Dr.
Albrecht Dümling,
geboren 1949 in Wuppertal, lebt als Musikwissenschaftler und -kritiker in
Berlin. Nach dem Studium von Kirchen- und Schulmusik, Musikwissenschaft,
Germanistik und Publizistik in Essen, Wien und Berlin promovierte er 1978 bei
Carl Dahlhaus mit einer interdisziplinären Arbeit über Arnold Schönberg und
Stefan George. 1985 legte er das erste umfassende Buch über Bertolt Brechts
Zusammenarbeit mit Komponisten vor (Laßt euch nicht verführen. Brecht und
die Musik).
1978-98
Musikkritiker des Berliner Tagesspiegel, seit 1999 der Frankfurter
Allgemeinen Zeitung und der Neuen Musikzeitung. Regelmäßiger Mitarbeiter weiterer Print- und
Funkmedien im In- und Ausland.
Er
ist Autor der Ausstellung Entartete Musik. Eine kommentierte Rekonstruktion
(Düsseldorf 1938/1988), die weltweit in bisher über 50 Städte reiste.

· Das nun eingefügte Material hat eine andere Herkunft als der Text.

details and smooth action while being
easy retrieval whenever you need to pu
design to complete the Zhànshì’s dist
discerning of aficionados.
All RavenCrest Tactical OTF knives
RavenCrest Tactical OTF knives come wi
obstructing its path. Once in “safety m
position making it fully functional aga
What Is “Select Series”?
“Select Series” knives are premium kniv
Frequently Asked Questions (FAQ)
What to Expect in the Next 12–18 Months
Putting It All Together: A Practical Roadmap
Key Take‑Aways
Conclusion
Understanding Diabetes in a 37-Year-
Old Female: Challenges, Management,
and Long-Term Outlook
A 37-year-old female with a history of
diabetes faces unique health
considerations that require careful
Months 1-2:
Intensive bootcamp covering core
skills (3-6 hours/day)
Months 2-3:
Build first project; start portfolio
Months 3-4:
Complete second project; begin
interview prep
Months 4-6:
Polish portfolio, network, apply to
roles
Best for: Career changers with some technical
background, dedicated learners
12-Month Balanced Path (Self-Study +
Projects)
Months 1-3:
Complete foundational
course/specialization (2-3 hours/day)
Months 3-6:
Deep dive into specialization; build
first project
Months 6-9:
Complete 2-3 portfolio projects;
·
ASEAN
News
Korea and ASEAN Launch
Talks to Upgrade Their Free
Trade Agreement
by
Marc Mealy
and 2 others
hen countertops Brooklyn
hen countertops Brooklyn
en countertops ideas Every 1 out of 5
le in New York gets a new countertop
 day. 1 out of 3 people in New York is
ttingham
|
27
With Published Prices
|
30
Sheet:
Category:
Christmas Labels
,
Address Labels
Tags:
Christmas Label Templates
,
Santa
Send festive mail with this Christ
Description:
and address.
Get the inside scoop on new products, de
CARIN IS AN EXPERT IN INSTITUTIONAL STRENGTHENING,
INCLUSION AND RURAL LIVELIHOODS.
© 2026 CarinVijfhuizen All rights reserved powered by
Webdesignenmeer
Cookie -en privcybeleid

1989/90 wurde er als Getty
Scholar nach Santa Monica (USA) eingeladen, wo er u.a. in Verbindung mit dem
Los Angeles Philharmonic Orchestra eine amerikanische Version der Ausstellung
betreute.
1990-97 sowie ab 2002 erneut Vorsitzender des Fördervereins musica reanimata, der sich für NS-verfolgte Komponisten und ihre Werke einsetzt und 2006 mit dem Kritikerpreis für Musik ausgezeichnet wurde. Er unternahm Forschungs- und Vortragsreisen zum Thema Musiker-Exil und ist Honorary Research Associate der Royal Holloway University London und Honorary Research Fellow am Centre for Ideas des Victorian College of the Arts Melbourne, Herausgeber der Buchreihe "Verdrängte Musik" (Pfau-Verlag, Saarbrücken), außerdem Kuratoriumsmitglied der Gotthard-Schierse-Stiftung sowie Mitglied im Advisory Board des International Centre for Suppressed Music.
2000-2004 führte er am
Zentrum für
Antisemitismusforschung der TU Berlin sowie an der National
Library of Australia in Canberra ein Projekt zum
deutschsprachigen Musiker-Exil in Australien durch.
Für seine Aktivitäten zur
Wiederentdeckung NS-verfolgter Musiker erhielt er 2007
den erstmals verliehenen Europäischen Kulturpreis KAIROS.